___ EXTRACTED RECORDS ___

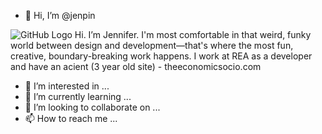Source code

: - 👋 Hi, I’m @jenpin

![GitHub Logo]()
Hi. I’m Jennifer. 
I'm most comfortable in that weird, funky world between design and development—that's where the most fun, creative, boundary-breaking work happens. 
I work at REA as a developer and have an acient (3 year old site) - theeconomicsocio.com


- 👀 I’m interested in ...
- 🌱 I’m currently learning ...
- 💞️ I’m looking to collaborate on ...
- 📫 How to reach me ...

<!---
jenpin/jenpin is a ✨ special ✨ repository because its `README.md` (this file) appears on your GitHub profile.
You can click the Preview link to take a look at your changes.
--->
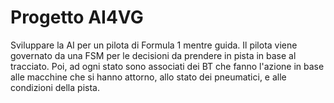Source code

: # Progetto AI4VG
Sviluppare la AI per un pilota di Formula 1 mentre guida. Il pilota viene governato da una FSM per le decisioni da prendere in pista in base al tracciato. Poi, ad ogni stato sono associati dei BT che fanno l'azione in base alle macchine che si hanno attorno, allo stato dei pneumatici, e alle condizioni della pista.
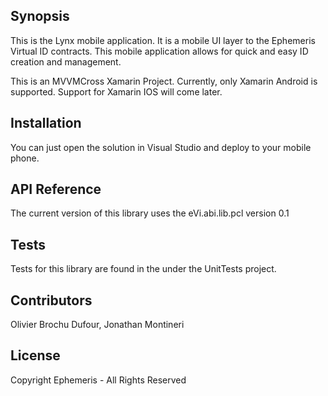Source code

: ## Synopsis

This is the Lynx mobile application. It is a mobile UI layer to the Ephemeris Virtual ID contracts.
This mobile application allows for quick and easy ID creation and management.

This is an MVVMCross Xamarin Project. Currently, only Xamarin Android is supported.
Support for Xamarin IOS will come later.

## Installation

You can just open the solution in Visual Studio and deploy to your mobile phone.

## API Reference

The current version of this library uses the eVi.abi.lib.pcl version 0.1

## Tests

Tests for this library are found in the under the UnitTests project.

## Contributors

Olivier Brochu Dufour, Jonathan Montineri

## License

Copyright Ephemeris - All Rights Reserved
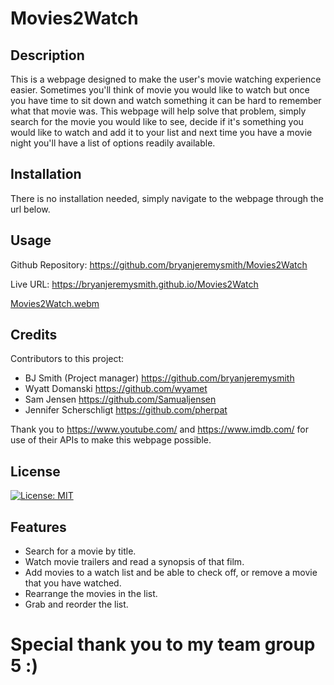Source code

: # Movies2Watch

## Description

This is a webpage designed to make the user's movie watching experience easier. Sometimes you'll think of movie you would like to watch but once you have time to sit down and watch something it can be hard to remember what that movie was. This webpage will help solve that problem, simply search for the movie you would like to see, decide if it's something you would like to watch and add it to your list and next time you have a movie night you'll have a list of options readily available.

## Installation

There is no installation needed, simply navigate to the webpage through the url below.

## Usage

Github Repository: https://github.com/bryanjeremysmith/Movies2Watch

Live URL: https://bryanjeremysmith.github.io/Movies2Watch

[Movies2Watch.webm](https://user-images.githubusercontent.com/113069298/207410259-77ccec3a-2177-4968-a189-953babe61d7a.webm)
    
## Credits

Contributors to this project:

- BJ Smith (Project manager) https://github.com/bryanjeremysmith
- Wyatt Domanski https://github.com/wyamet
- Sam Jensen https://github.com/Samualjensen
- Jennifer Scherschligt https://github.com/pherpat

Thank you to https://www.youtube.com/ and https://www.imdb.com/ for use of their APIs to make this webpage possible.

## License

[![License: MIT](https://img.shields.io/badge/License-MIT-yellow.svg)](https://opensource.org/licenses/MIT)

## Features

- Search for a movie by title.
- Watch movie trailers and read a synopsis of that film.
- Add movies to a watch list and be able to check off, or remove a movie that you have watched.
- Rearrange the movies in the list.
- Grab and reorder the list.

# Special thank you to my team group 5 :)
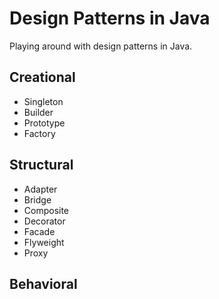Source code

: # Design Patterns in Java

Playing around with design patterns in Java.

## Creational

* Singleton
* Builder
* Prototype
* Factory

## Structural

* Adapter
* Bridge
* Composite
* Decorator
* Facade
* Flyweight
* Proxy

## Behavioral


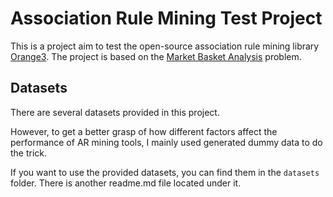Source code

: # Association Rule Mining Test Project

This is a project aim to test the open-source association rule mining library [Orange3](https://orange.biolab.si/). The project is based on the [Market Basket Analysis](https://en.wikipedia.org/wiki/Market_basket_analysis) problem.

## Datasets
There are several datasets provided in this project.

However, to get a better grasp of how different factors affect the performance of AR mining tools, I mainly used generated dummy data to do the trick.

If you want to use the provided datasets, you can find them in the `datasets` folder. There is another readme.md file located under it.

___

**WORK REQUEST:** Please repeat every record above exactly, but leave out the pictures.

**TASK RESULT:**
Source code

: - 👋 Hi, I’m @jenpin

![GitHub Logo]()
Hi. I’m Jennifer. 
I'm most comfortable in that weird, funky world between design and development—that's where the most fun, creative, boundary-breaking work happens. 
I work at REA as a developer and have an acient (3 year old site) - theeconomicsocio.com


- 👀 I’m interested in ...
- 🌱 I’m currently learning ...
- 💞️ I’m looking to collaborate on ...
- 📫 How to reach me ...

<!---
jenpin/jenpin is a ✨ special ✨ repository because its `README.md` (this file) appears on your GitHub profile.
You can click the Preview link to take a look at your changes.
--->
Source code

: # Progetto AI4VG
Sviluppare la AI per un pilota di Formula 1 mentre guida. Il pilota viene governato da una FSM per le decisioni da prendere in pista in base al tracciato. Poi, ad ogni stato sono associati dei BT che fanno l'azione in base alle macchine che si hanno attorno, allo stato dei pneumatici, e alle condizioni della pista.
Source code

: ## Synopsis

This is the Lynx mobile application. It is a mobile UI layer to the Ephemeris Virtual ID contracts.
This mobile application allows for quick and easy ID creation and management.

This is an MVVMCross Xamarin Project. Currently, only Xamarin Android is supported.
Support for Xamarin IOS will come later.

## Installation

You can just open the solution in Visual Studio and deploy to your mobile phone.

## API Reference

The current version of this library uses the eVi.abi.lib.pcl version 0.1

## Tests

Tests for this library are found in the under the UnitTests project.

## Contributors

Olivier Brochu Dufour, Jonathan Montineri

## License

Copyright Ephemeris - All Rights Reserved
Source code

: # Movies2Watch

## Description

This is a webpage designed to make the user's movie watching experience easier. Sometimes you'll think of movie you would like to watch but once you have time to sit down and watch something it can be hard to remember what that movie was. This webpage will help solve that problem, simply search for the movie you would like to see, decide if it's something you would like to watch and add it to your list and next time you have a movie night you'll have a list of options readily available.

## Installation

There is no installation needed, simply navigate to the webpage through the url below.

## Usage

Github Repository: https://github.com/bryanjeremysmith/Movies2Watch

Live URL: https://bryanjeremysmith.github.io/Movies2Watch

[Movies2Watch.webm](https://user-images.githubusercontent.com/113069298/207410259-77ccec3a-2177-4968-a189-953babe61d7a.webm)
    
## Credits

Contributors to this project:

- BJ Smith (Project manager) https://github.com/bryanjeremysmith
- Wyatt Domanski https://github.com/wyamet
- Sam Jensen https://github.com/Samualjensen
- Jennifer Scherschligt https://github.com/pherpat

Thank you to https://www.youtube.com/ and https://www.imdb.com/ for use of their APIs to make this webpage possible.

## License

[![License: MIT](https://img.shields.io/badge/License-MIT-yellow.svg)](https://opensource.org/licenses/MIT)

## Features

- Search for a movie by title.
- Watch movie trailers and read a synopsis of that film.
- Add movies to a watch list and be able to check off, or remove a movie that you have watched.
- Rearrange the movies in the list.
- Grab and reorder the list.

# Special thank you to my team group 5 :)
Source code

: # Design Patterns in Java

Playing around with design patterns in Java.

## Creational

* Singleton
* Builder
* Prototype
* Factory

## Structural

* Adapter
* Bridge
* Composite
* Decorator
* Facade
* Flyweight
* Proxy

## Behavioral


Source code

: # Association Rule Mining Test Project

This is a project aim to test the open-source association rule mining library [Orange3](https://orange.biolab.si/). The project is based on the [Market Basket Analysis](https://en.wikipedia.org/wiki/Market_basket_analysis) problem.

## Datasets
There are several datasets provided in this project.

However, to get a better grasp of how different factors affect the performance of AR mining tools, I mainly used generated dummy data to do the trick.

If you want to use the provided datasets, you can find them in the `datasets` folder. There is another readme.md file located under it.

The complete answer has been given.